Fallacara Anna Lucia, Mancini Arianna, Zamperini Claudio, Dreassi Elena, Marianelli Stefano, Chiariello Mario, Pozzi Gianni, Santoro Francesco, Botta Maurizio, Schenone Silvia
Dipartimento Biotecnologie, Chimica e Farmacia, Università degli Studi di Siena, Via A. Moro 2, I-53100 Siena, Italy.
Dipartimento Biotecnologie, Chimica e Farmacia, Università degli Studi di Siena, Via A. Moro 2, I-53100 Siena, Italy; Dipartimento di Farmacia, Università di Pisa, Via Bonanno 6, 56126 Pisa, IT, Italy.
Bioorg Med Chem Lett. 2017 Jul 15;27(14):3196-3200. doi: 10.1016/j.bmcl.2017.05.015. Epub 2017 May 17.
Pyrazolo[3,4-d]pyrimidine derivatives 1-5, active as c-Src inhibitors, have been selected to be formulated as drug-loaded human serum albumin (HSA) nanoparticles, with the aim of improving their solubility and pharmacokinetic properties. The present study includes the optimization of a desolvation method-based procedure for preparing HSA nanoparticles. First, characterization by HPLC-MS and Dynamic Light Scattering (DLS) showed a good entrapment efficacy, a controllable particle size (between 100 and 200nm) and an optimal stability over time, confirmed by an in vitro drug release assay. Then, 1-4 and the corresponding NPs were tested for their antiproliferative activity against neuroblastoma SH-SY5Y cell line. Notably, 3-NPs and 4-NPs were identified as the most promising formulation showing a profitable balance of stability, small size and a similar activity compared to the free drugs in cell-based assays. In addition, albumin formulations increase the solubility of pyrazolo[3,4-d]pyrimidine avoiding the use of DMSO as solubilizing agent.

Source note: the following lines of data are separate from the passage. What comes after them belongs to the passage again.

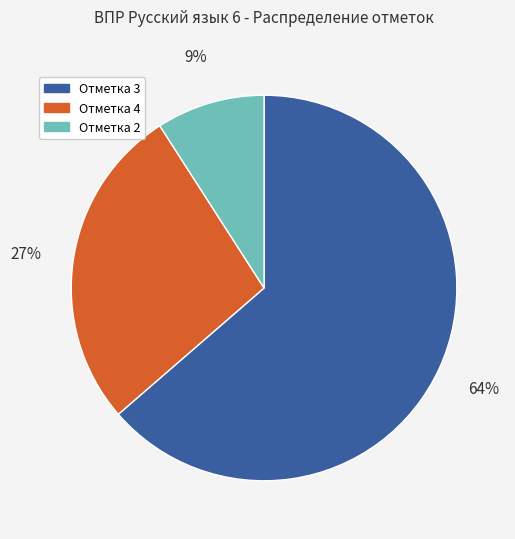

To the nearest percent, what is the average slice percentage?

33%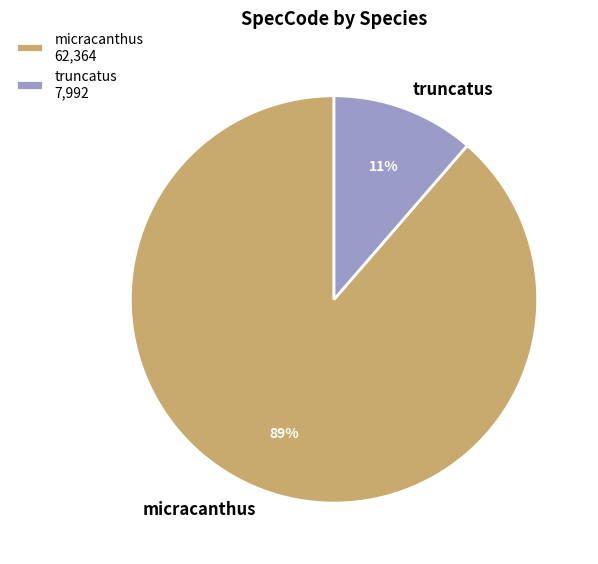

Rank the categories by value from lowest to highest.

truncatus, micracanthus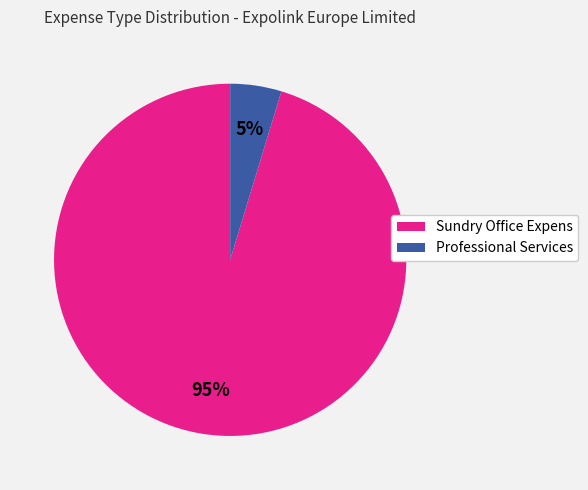

Is Sundry Office Expens the majority of the pie?

Yes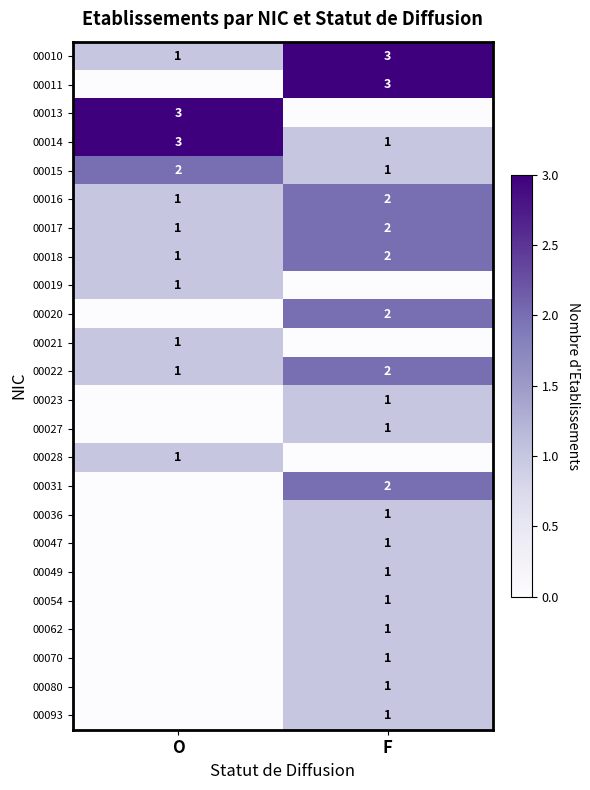

List the series in order of their peak value, lowest first.

00019, 00021, 00023, 00027, 00028, 00036, 00047, 00049, 00054, 00062, 00070, 00080, 00093, 00015, 00016, 00017, 00018, 00020, 00022, 00031, 00010, 00011, 00013, 00014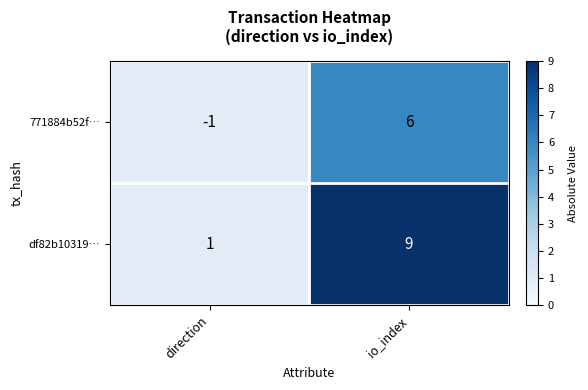

Reading right to left, transcribe all the data shown in this chart.

771884b52f…: io_index=6	direction=-1
df82b10319…: io_index=9	direction=1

作为c-Src抑制剂具有活性的吡唑并[3,4-d]嘧啶衍生物1-5已被选定制成载药人血清白蛋白(HSA)纳米颗粒,目的是改善其溶解性和药代动力学性质。本研究包括对基于去溶剂化方法制备HSA纳米颗粒的程序进行优化。首先,通过HPLC-MS和动态光散射(DLS)进行表征,结果显示包封效率良好、粒径可控(在100至200nm之间)且经体外药物释放试验证实具有最佳的长期稳定性。然后,测试了1-4以及相应的纳米颗粒对神经母细胞瘤SH-SY5Y细胞系的抗增殖活性。值得注意的是,3-纳米颗粒和4-纳米颗粒被确定为最有前景的制剂,在基于细胞的试验中,它们在稳定性、小尺寸和与游离药物相似的活性之间展现出有利的平衡。此外,白蛋白制剂提高了吡唑并[3,4-d]嘧啶的溶解性,避免了使用二甲基亚砜作为增溶剂。